Their lemonade stand is helping a family that's homeless after a fire


Step right up – it's ice cold, lemony sweet, and it's only 50 cents. Or whatever you'd care to donate.

If you find yourself near Wyoming, Minnesota – specifically Viking Blvd. & 268th St. – be sure to pull over


for some lemonade Thursday.

Because when life brings you tragedy, it's nice to know there are kids who will respond to a call for help.

It was actually the Wyoming Fire Department that sounded the alarm for a family with two kids (and two cats) who lost their home and everything in it in a Fourth of July fire.

Firefighters have been collecting donations from many generous people. It was the police department, though, who spotlighted five kids who were out raising money for the family through their lemonade stand Wednesday.
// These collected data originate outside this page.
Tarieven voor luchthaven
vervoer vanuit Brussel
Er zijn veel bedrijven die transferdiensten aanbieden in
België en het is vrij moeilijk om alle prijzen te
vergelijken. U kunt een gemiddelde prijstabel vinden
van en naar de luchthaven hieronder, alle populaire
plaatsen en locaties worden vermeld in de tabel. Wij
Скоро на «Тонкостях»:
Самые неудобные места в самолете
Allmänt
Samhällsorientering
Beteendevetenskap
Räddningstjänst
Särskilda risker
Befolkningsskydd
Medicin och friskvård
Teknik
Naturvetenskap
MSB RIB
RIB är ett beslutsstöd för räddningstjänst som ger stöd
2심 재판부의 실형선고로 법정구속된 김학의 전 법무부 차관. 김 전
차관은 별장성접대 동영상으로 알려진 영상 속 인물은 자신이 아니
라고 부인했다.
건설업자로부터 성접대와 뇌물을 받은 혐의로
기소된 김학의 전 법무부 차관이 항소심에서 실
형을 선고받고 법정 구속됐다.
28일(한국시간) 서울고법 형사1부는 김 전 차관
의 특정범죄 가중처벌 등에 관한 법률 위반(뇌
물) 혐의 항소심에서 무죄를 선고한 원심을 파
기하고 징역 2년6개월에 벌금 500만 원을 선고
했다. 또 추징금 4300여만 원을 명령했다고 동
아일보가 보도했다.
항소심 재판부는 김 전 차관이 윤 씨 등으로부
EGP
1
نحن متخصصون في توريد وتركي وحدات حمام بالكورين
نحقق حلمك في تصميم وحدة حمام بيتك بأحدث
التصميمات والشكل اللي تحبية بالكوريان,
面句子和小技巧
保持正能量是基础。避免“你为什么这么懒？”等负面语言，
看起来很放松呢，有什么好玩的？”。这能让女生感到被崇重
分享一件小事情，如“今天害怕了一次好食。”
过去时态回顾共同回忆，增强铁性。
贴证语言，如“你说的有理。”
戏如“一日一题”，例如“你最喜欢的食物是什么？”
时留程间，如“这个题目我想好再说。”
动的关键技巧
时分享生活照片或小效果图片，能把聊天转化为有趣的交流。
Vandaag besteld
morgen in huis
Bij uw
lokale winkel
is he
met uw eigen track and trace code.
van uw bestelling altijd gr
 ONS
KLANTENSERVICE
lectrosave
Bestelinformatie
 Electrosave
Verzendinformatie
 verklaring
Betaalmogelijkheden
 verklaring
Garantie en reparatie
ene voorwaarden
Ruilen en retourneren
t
Wyoming Fire Chief J.J. Hastings tells BringMeTheNews people often want to donate material goods to fire victims. But Hastings says money is generally a more practical donation and a more immediate need.

Hastings says one goal for the family displaced on July 4 is to raise enough money for them to stay in a motel for up to a week. For now, they're staying in an empty apartment in a nearby building.

As for the lemonade stand, it will have an impact on the giving end as well as the receiving one. "Whether they raise two dollars or $200," Hastings says, "the value of it is these kids are going out and doing something of their own free will to help this family."

After The Fire kit

Wyoming firefighters are also collecting donations for a new "After the Fire Kit." Hastings says the kits contains essentials that a family who's lost their home will need in the first couple of days after a fire.

The department keeps a kit on hand and when it's needed they ask contributors to "pay it forward" so a new kit can be prepared for the next family.

Chief Hastings urges all families who rent to carry renter's insurance (the Fourth of July fire victims did).

"In the sceme of things what we're providing is not that much," he says. "But it means something to them to have so many people in their corner."